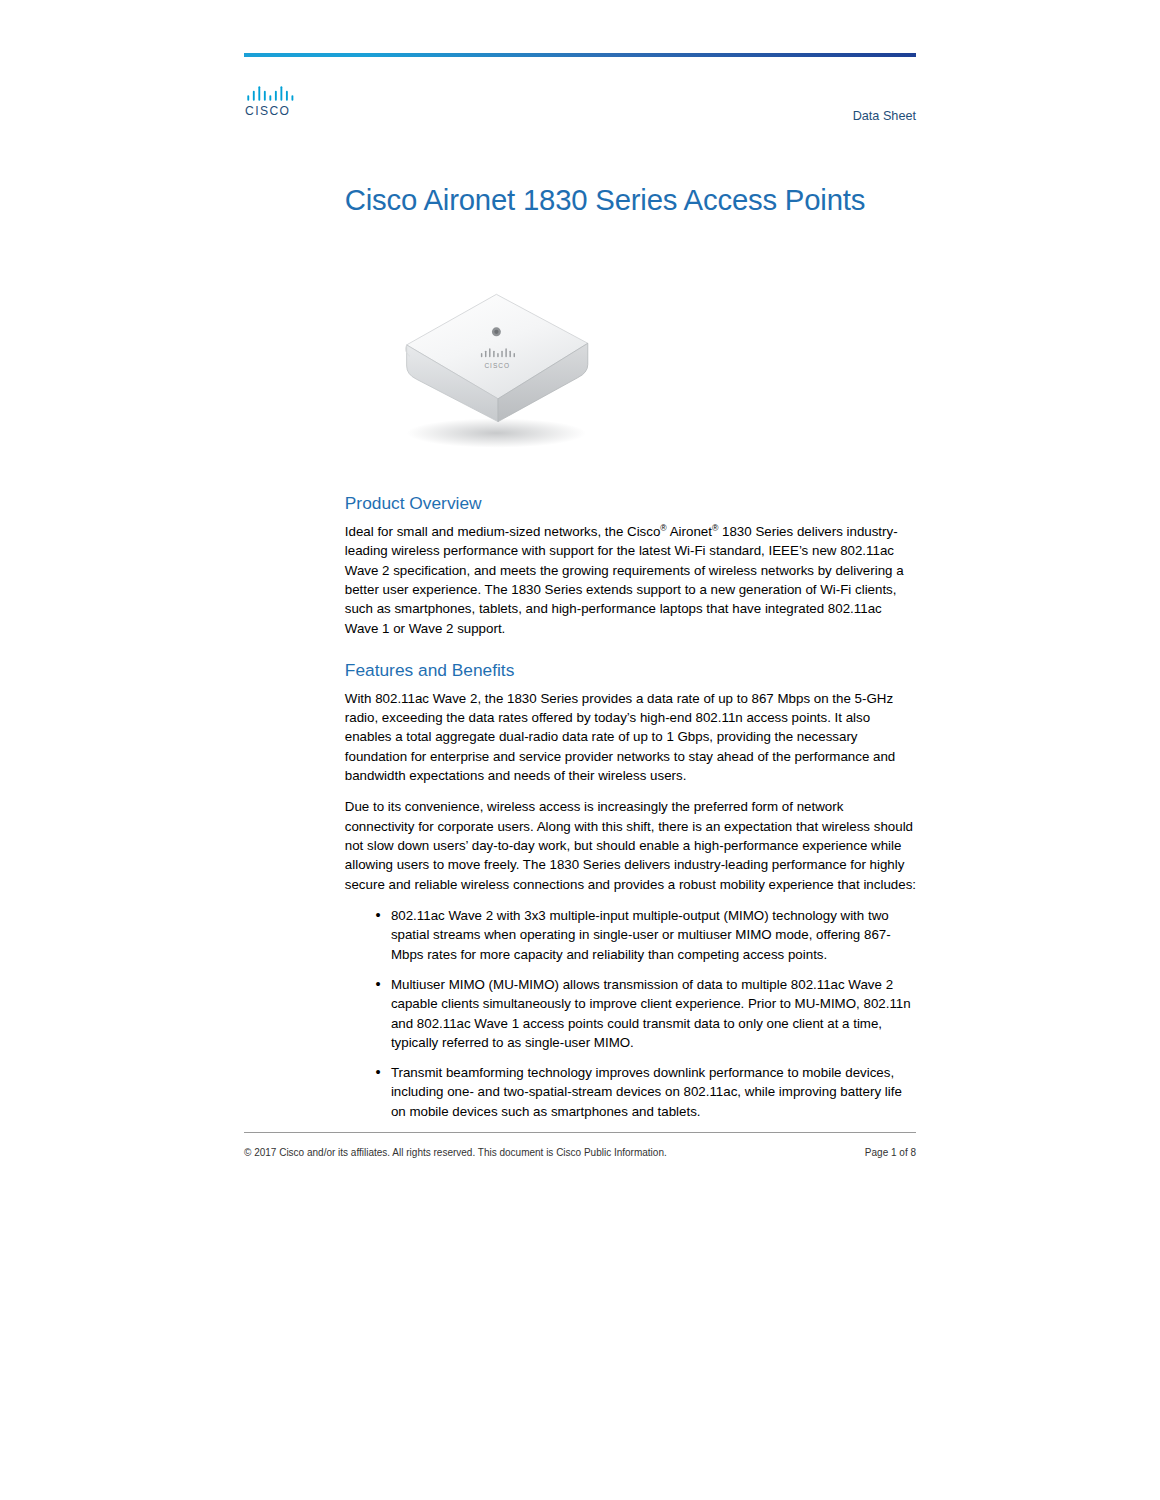CISCO
Data Sheet
Cisco Aironet 1830 Series Access Points
CISCO
Product Overview
Ideal for small and medium-sized networks, the Cisco® Aironet® 1830 Series delivers industry-leading wireless performance with support for the latest Wi-Fi standard, IEEE’s new 802.11ac Wave 2 specification, and meets the growing requirements of wireless networks by delivering a better user experience. The 1830 Series extends support to a new generation of Wi-Fi clients, such as smartphones, tablets, and high-performance laptops that have integrated 802.11ac Wave 1 or Wave 2 support.
Features and Benefits
With 802.11ac Wave 2, the 1830 Series provides a data rate of up to 867 Mbps on the 5-GHz radio, exceeding the data rates offered by today’s high-end 802.11n access points. It also enables a total aggregate dual-radio data rate of up to 1 Gbps, providing the necessary foundation for enterprise and service provider networks to stay ahead of the performance and bandwidth expectations and needs of their wireless users.
Due to its convenience, wireless access is increasingly the preferred form of network connectivity for corporate users. Along with this shift, there is an expectation that wireless should not slow down users’ day-to-day work, but should enable a high-performance experience while allowing users to move freely. The 1830 Series delivers industry-leading performance for highly secure and reliable wireless connections and provides a robust mobility experience that includes:
802.11ac Wave 2 with 3x3 multiple-input multiple-output (MIMO) technology with two spatial streams when operating in single-user or multiuser MIMO mode, offering 867-Mbps rates for more capacity and reliability than competing access points.
Multiuser MIMO (MU-MIMO) allows transmission of data to multiple 802.11ac Wave 2 capable clients simultaneously to improve client experience. Prior to MU-MIMO, 802.11n and 802.11ac Wave 1 access points could transmit data to only one client at a time, typically referred to as single-user MIMO.
Transmit beamforming technology improves downlink performance to mobile devices, including one- and two-spatial-stream devices on 802.11ac, while improving battery life on mobile devices such as smartphones and tablets.
© 2017 Cisco and/or its affiliates. All rights reserved. This document is Cisco Public Information.
Page 1 of 8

EXERCISE PROMPT:
Go through the material and copy each line that contains "provides".

ANSWER SPACE:
With 802.11ac Wave 2, the 1830 Series provides a data rate of up to 867 Mbps on the 5-GHz radio, exceeding the data rates offered by today’s high-end 802.11n access points. It also enables a total aggregate dual-radio data rate of up to 1 Gbps, providing the necessary foundation for enterprise and service provider networks to stay ahead of the performance and bandwidth expectations and needs of their wireless users.
Due to its convenience, wireless access is increasingly the preferred form of network connectivity for corporate users. Along with this shift, there is an expectation that wireless should not slow down users’ day-to-day work, but should enable a high-performance experience while allowing users to move freely. The 1830 Series delivers industry-leading performance for highly secure and reliable wireless connections and provides a robust mobility experience that includes:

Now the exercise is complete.